→ Try it: Report how many lines below contain the word "Avenue". Give only the number.

Stored items from a collection:
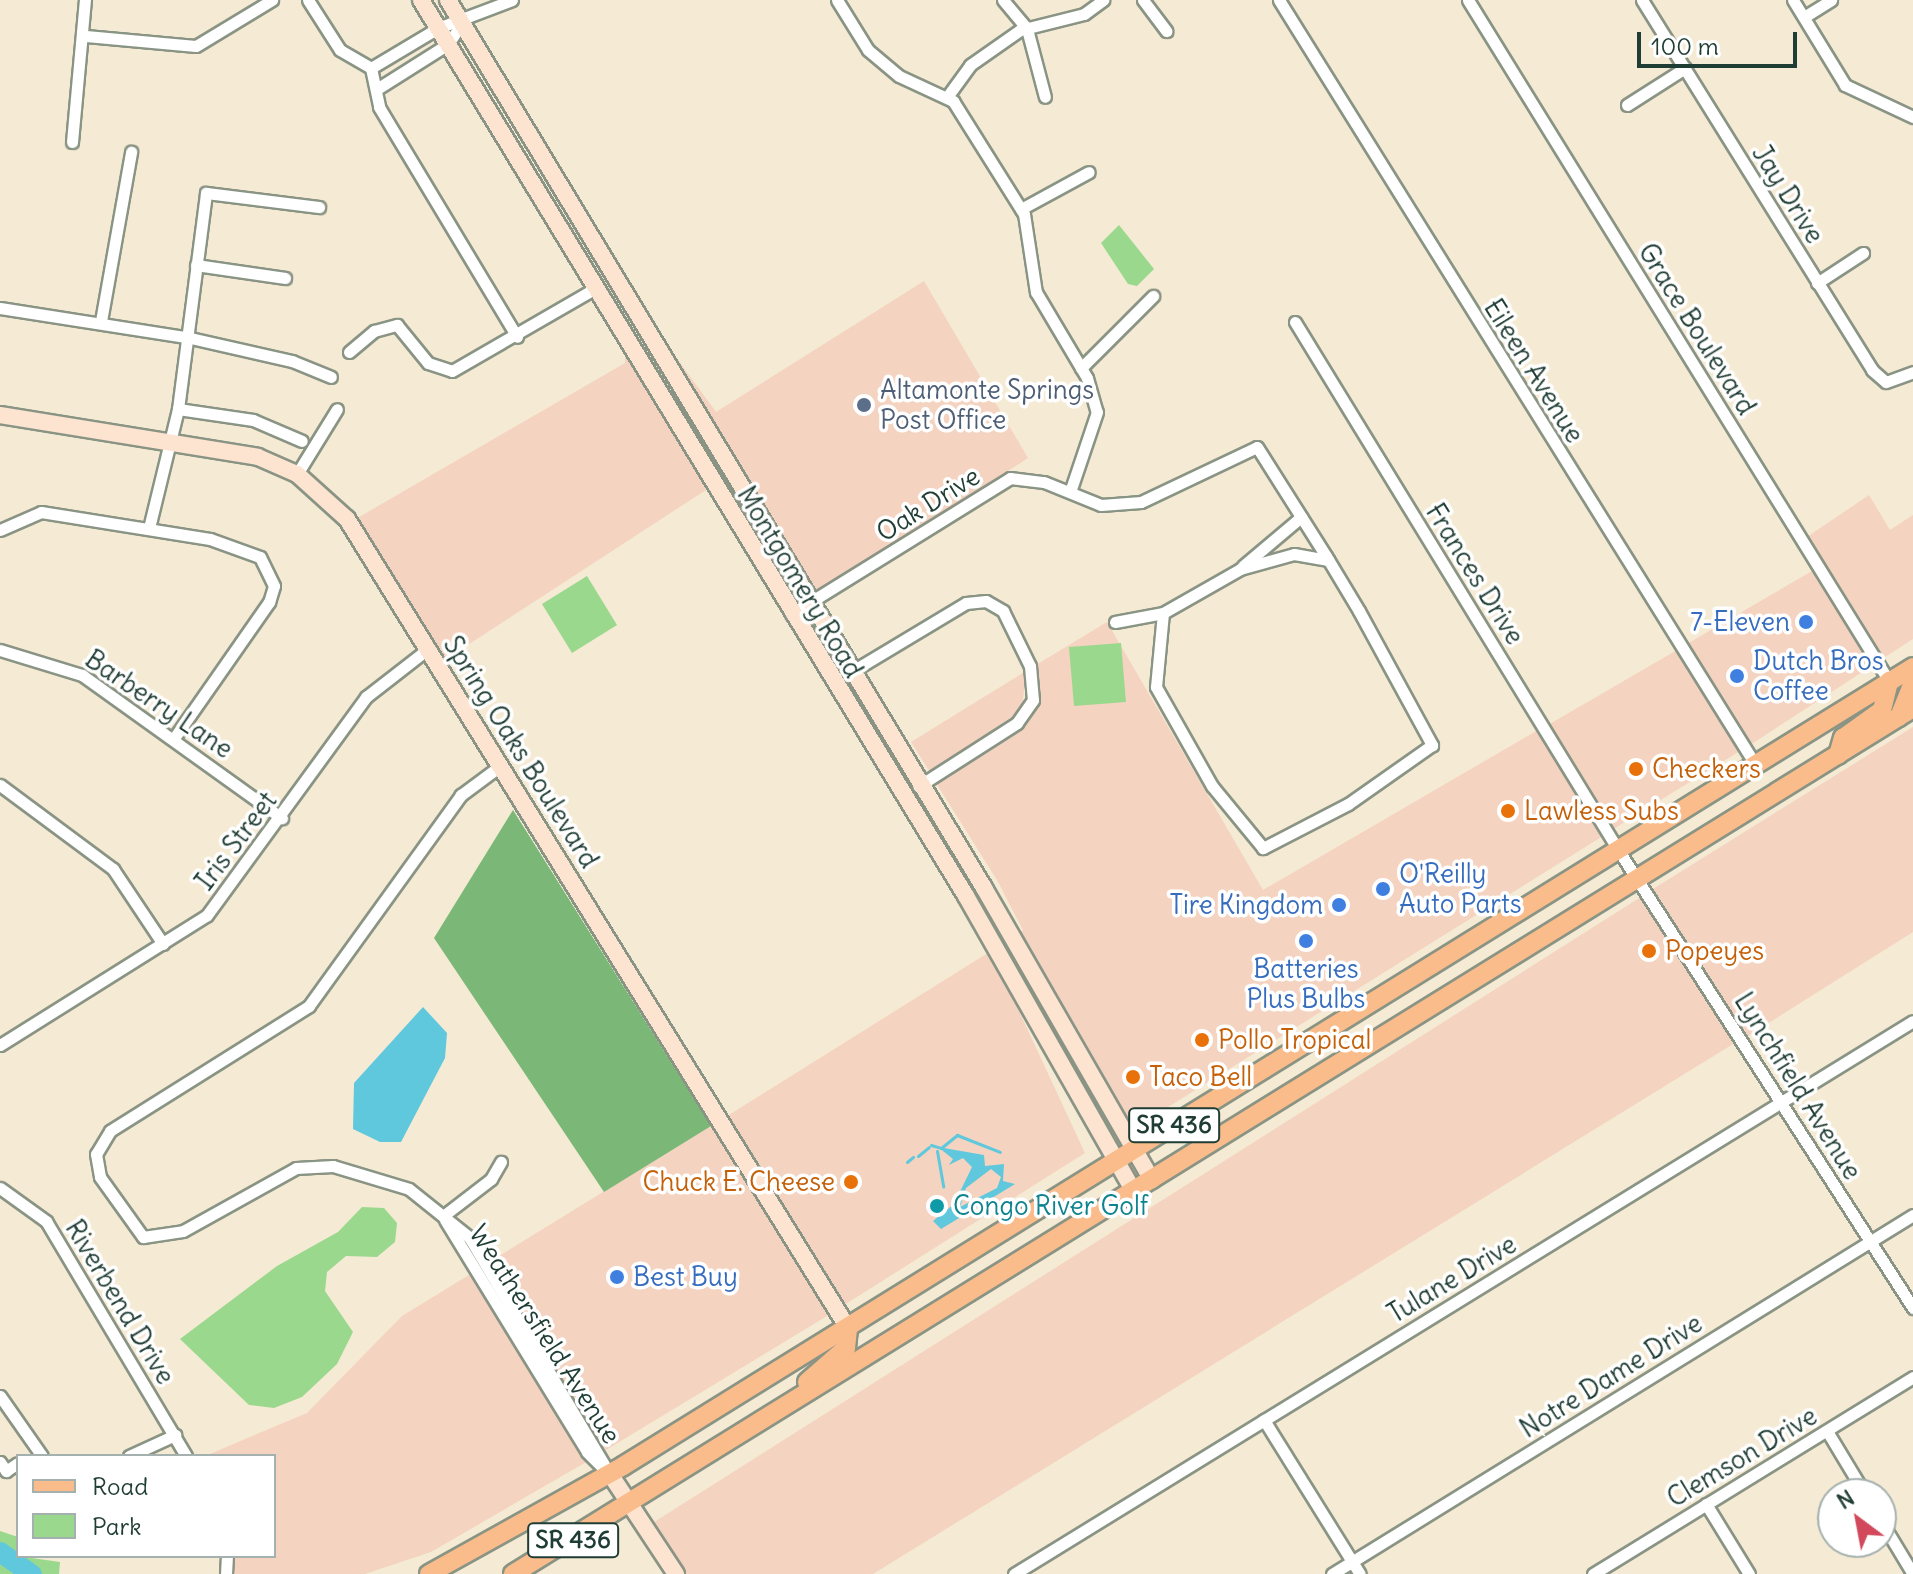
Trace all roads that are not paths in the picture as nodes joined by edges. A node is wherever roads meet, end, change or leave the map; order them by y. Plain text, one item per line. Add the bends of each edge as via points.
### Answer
1 (85, 0) edge
2 (272, 0) edge
3 (308, 0) edge
4 (421, 0) edge
5 (448, 0) edge
6 (510, 0) edge
7 (837, 0) edge
8 (1003, 0) edge
9 (1103, 0) edge
10 (1143, 0) edge
11 (1279, 0) edge
12 (1468, 0) edge
13 (1642, 0) edge
14 (1793, 0) edge
15 (1831, 0) edge
16 (1804, 17) junction
17 (462, 23) junction
18 (438, 28) junction
19 (1027, 29) junction
20 (1166, 31) dead end
21 (86, 36) junction
22 (448, 44) junction
23 (371, 68) junction
24 (1685, 68) junction
25 (380, 87) junction
26 (947, 97) junction
27 (1045, 97) dead end
28 (1627, 105) dead end
29 (1913, 117) edge
30 (72, 142) dead end
31 (131, 152) dead end
32 (553, 169) junction
33 (1089, 172) dead end
34 (532, 182) junction
35 (319, 207) dead end
36 (1021, 209) junction
37 (1863, 253) dead end
38 (196, 265) junction
39 (285, 278) dead end
40 (1817, 283) junction
41 (596, 288) junction
42 (1153, 296) dead end
43 (0, 308) edge
44 (101, 321) junction
45 (1295, 322) dead end
46 (186, 337) junction
47 (517, 337) junction
48 (349, 352) dead end
49 (1081, 368) junction
50 (1913, 372) edge
51 (331, 377) dead end
52 (178, 409) junction
53 (337, 409) dead end
54 (0, 415) edge
55 (677, 423) junction
56 (705, 424) junction
57 (166, 439) junction
58 (302, 441) dead end
59 (297, 474) junction
60 (1070, 492) junction
61 (1301, 517) junction
62 (149, 528) junction
63 (0, 530) edge
64 (1328, 560) junction
65 (1240, 569) junction
66 (810, 604) junction
67 (1163, 613) junction
68 (791, 614) junction
69 (1115, 622) dead end
70 (429, 648) junction
71 (0, 650) edge
72 (1913, 667) edge
73 (851, 672) junction
74 (1889, 681) junction
75 (1913, 682) edge
76 (1906, 713) edge
77 (863, 736) junction
78 (174, 738) junction
79 (1838, 755) junction
80 (1755, 764) junction
81 (500, 766) junction
82 (0, 785) edge
83 (919, 786) junction
84 (282, 818) junction
85 (1617, 848) junction
86 (1640, 879) junction
87 (163, 944) junction
88 (1913, 1021) edge
89 (0, 1045) edge
90 (1783, 1102) junction
91 (1133, 1151) junction
92 (1115, 1161) junction
93 (501, 1162) dead end
94 (1152, 1180) junction
95 (0, 1188) edge
96 (1134, 1192) junction
97 (1913, 1215) edge
98 (443, 1216) junction
99 (1871, 1242) junction
100 (1913, 1308) edge
101 (848, 1328) junction
102 (1913, 1377) edge
103 (0, 1396) edge
104 (794, 1404) junction
105 (1264, 1420) junction
106 (1827, 1431) junction
107 (175, 1435) junction
108 (36, 1454) edge
109 (133, 1454) edge
110 (185, 1454) edge
111 (0, 1462) edge
112 (16, 1464) edge
113 (610, 1474) junction
114 (1855, 1478) edge
115 (632, 1504) junction
116 (1706, 1504) junction
117 (1897, 1548) edge
118 (1353, 1561) junction
119 (429, 1574) edge
120 (513, 1574) edge
121 (676, 1574) edge
122 (1014, 1574) edge
123 (1332, 1574) edge
124 (1360, 1574) edge
125 (1593, 1574) edge
126 (1749, 1574) edge
127 (1913, 1574) edge

1 - 21 street
2 - 21 street via 196,46
3 - 23 street via 340,50
4 - 18 main road, Montgomery Road
5 - 17 main road, Montgomery Road
6 - 17 street
7 - 26 street via 868,50 899,76
8 - 19 street
9 - 19 street via 1084,14
10 - 20 street
11 - 80 street, Eileen Avenue
12 - 74 street, Grace Boulevard
13 - 24 street, Jay Drive
14 - 16 street
15 - 16 street
16 - 29 street via 1845,85
17 - 18 street
17 - 22 street
17 - 32 main road, Montgomery Road
18 - 22 main road, Montgomery Road
18 - 23 street
19 - 26 street via 970,65
19 - 27 street
21 - 30 street
22 - 25 street
22 - 34 main road, Montgomery Road
23 - 25 street
24 - 28 street
24 - 40 street, Jay Drive
25 - 47 street via 379,107
26 - 36 street
31 - 44 street
32 - 34 main road
32 - 56 main road, Montgomery Road
33 - 36 street
34 - 41 main road, Montgomery Road
35 - 38 street via 206,193
36 - 49 street via 1036,292
37 - 40 street
38 - 39 street
38 - 46 street
40 - 50 street, Jay Drive via 1878,377 1894,381
41 - 47 street
41 - 55 main road, Montgomery Road
42 - 49 street
43 - 44 street
44 - 46 street
45 - 85 street, Frances Drive
46 - 51 street via 292,361
46 - 52 street
47 - 48 street via 452,371 428,363 397,325 374,331
49 - 60 street via 1097,412
52 - 57 street
52 - 58 street via 253,420
53 - 59 street
54 - 57 main road, Spring Oaks Boulevard
55 - 56 main road
55 - 68 main road, Montgomery Road
56 - 66 main road, Montgomery Road
57 - 59 main road, Spring Oaks Boulevard via 258,457
57 - 62 street
59 - 70 main road, Spring Oaks Boulevard via 347,519
60 - 61 street, Oak Drive via 1101,505 1141,502 1257,447
60 - 66 street, Oak Drive via 1010,478
61 - 64 street
61 - 65 street
62 - 63 street via 41,512
62 - 78 street via 247,549 260,557 274,586
64 - 65 street via 1294,554
64 - 67 street via 1432,745 1283,843 1263,848 1244,831 1156,687
65 - 67 street
66 - 68 street, Oak Drive
66 - 73 main road, Montgomery Road
67 - 69 street
68 - 77 main road, Montgomery Road
70 - 81 main road, Spring Oaks Boulevard
70 - 84 street, Iris Street via 366,697
71 - 78 street, Barberry Lane via 82,675
72 - 74 main road, SR 436
73 - 83 main road, Montgomery Road
73 - 83 street via 966,603 986,601 1003,611 1030,666 1033,700 1017,723
74 - 79 main road via 1882,710 1843,738
74 - 80 main road, SR 436
75 - 76 main road
76 - 79 main road, SR 436
77 - 83 main road via 893,772
77 - 92 main road, Montgomery Road via 966,896
78 - 84 street, Barberry Lane
79 - 86 main road, SR 436
80 - 85 main road, SR 436
81 - 98 street, Weathersfield Avenue via 461,795 309,1006 110,1131 96,1154 100,1177 143,1237 173,1235 273,1174 319,1164 409,1189
81 - 101 main road, Spring Oaks Boulevard
82 - 87 street via 113,869
83 - 91 main road, Montgomery Road
84 - 87 street, Iris Street via 222,901
85 - 86 street, Lynchfield Avenue
85 - 91 main road, SR 436
86 - 90 street, Lynchfield Avenue
86 - 94 main road, SR 436
87 - 89 street, Iris Street
88 - 90 street, Tulane Drive
90 - 99 street, Lynchfield Avenue
90 - 105 street, Tulane Drive
91 - 92 main road, SR 436
91 - 94 main road, Montgomery Road
92 - 96 main road, Montgomery Road
92 - 101 main road, SR 436
93 - 98 street via 491,1179
94 - 96 main road, SR 436
95 - 107 street, Riverbend Drive via 46,1221
96 - 104 main road, SR 436
97 - 99 street, Notre Dame Drive
98 - 113 street, Weathersfield Avenue via 587,1452
99 - 100 street, Lynchfield Avenue
99 - 118 street, Notre Dame Drive
101 - 104 main road via 846,1348 802,1386
101 - 113 main road, SR 436
102 - 106 street, Clemson Drive
103 - 108 street
104 - 115 main road, SR 436
105 - 118 street
105 - 122 street, Tulane Drive
106 - 114 street
106 - 116 street, Clemson Drive
107 - 109 street
107 - 110 street, Riverbend Drive
111 - 112 street via 6,1471
113 - 115 main road, Weathersfield Avenue
113 - 119 main road, SR 436
115 - 120 main road, SR 436
115 - 121 main road, Weathersfield Avenue
116 - 125 street, Clemson Drive
116 - 126 street
117 - 127 street
118 - 123 street, Notre Dame Drive
118 - 124 street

→ Response area: 9